◆ AIM OF THE EXERCISE ◆
Set the data down again, exactly as it reads, but without the pictures.

◆ EXERCISE DATA ◆
━━━━━━━━━━

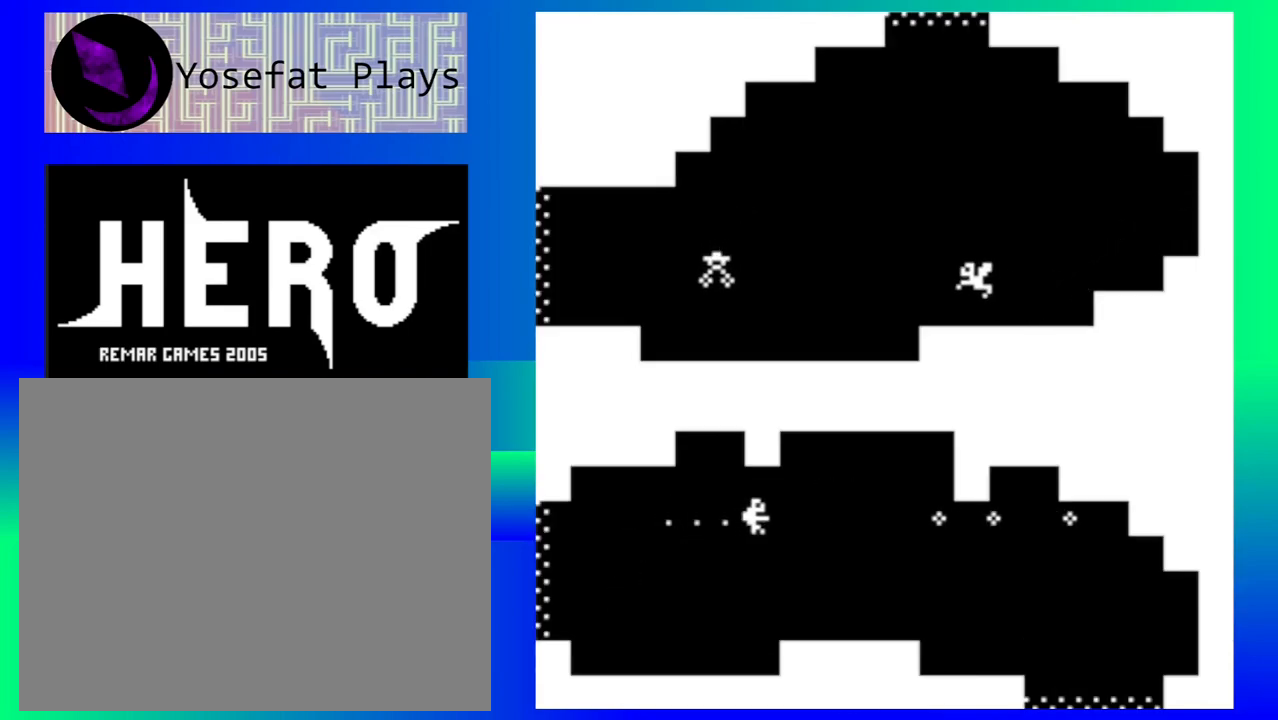
{"buttons": [], "events": []}
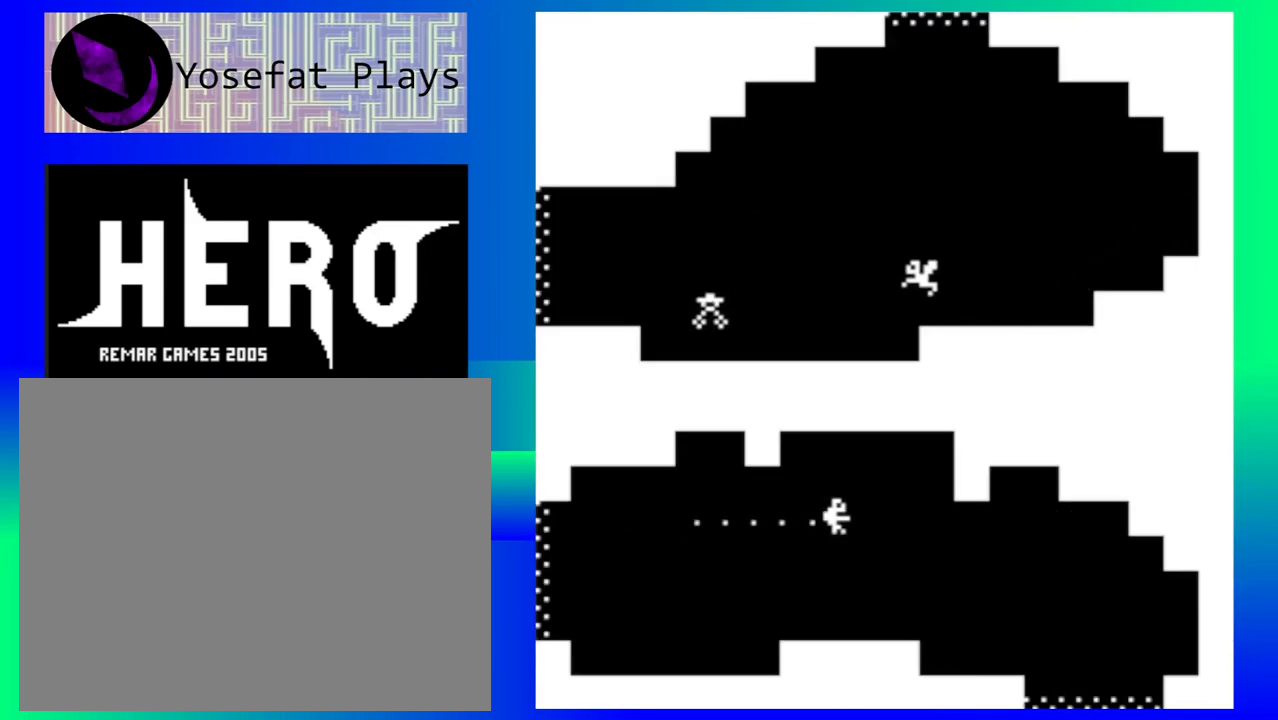
{"buttons": [], "events": []}
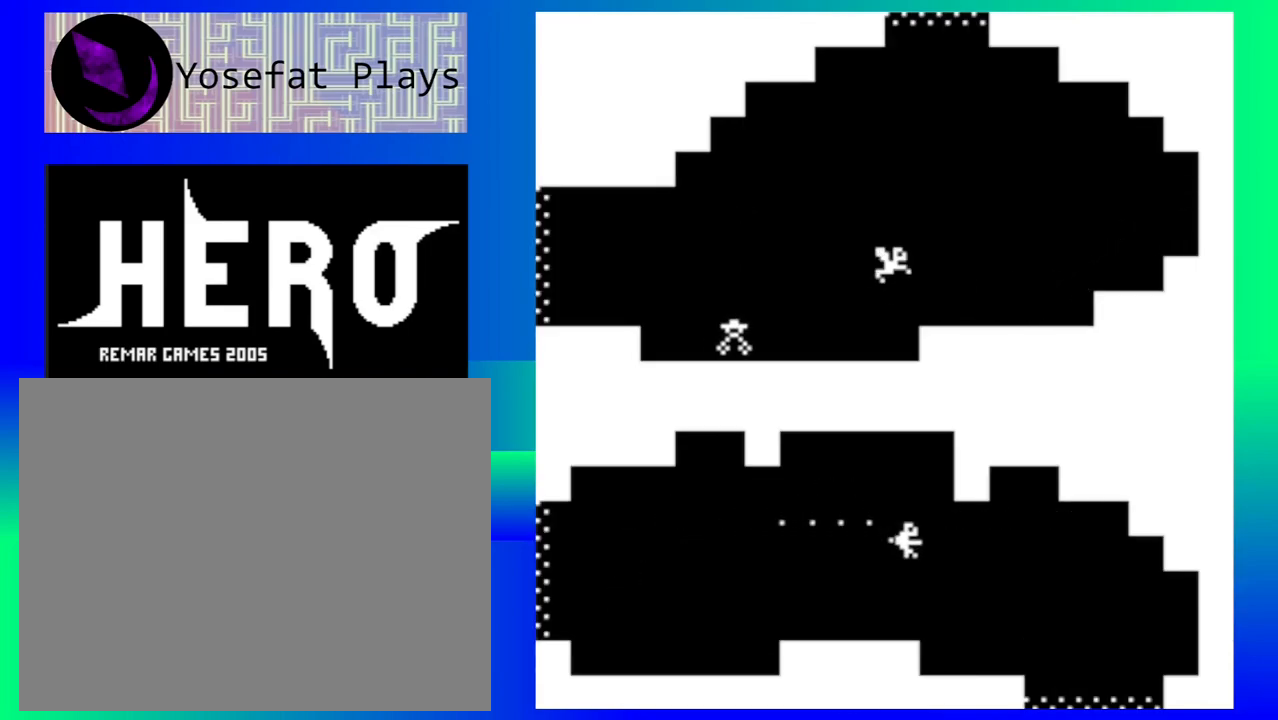
{"buttons": [], "events": []}
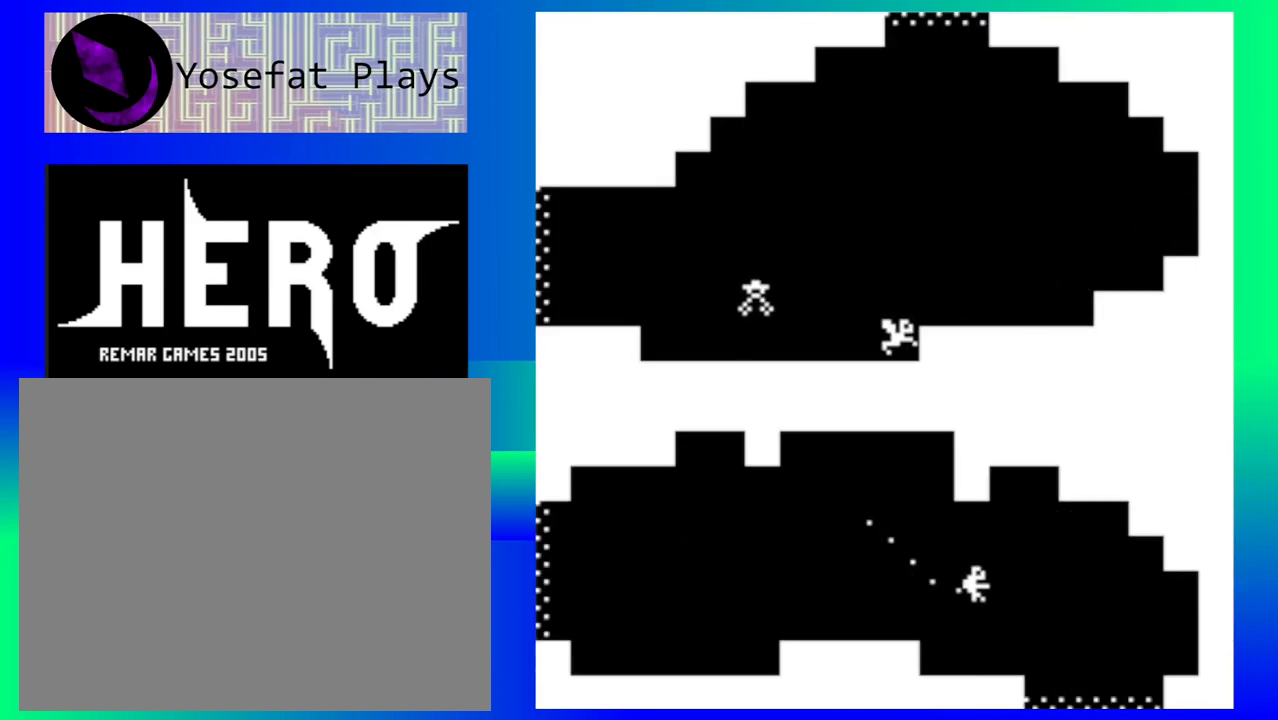
{"buttons": [], "events": []}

━━━━━━━━━━

◆ RESULT BELOW ◆
{"buttons": [], "events": []}
{"buttons": [], "events": []}
{"buttons": [], "events": []}
{"buttons": [], "events": []}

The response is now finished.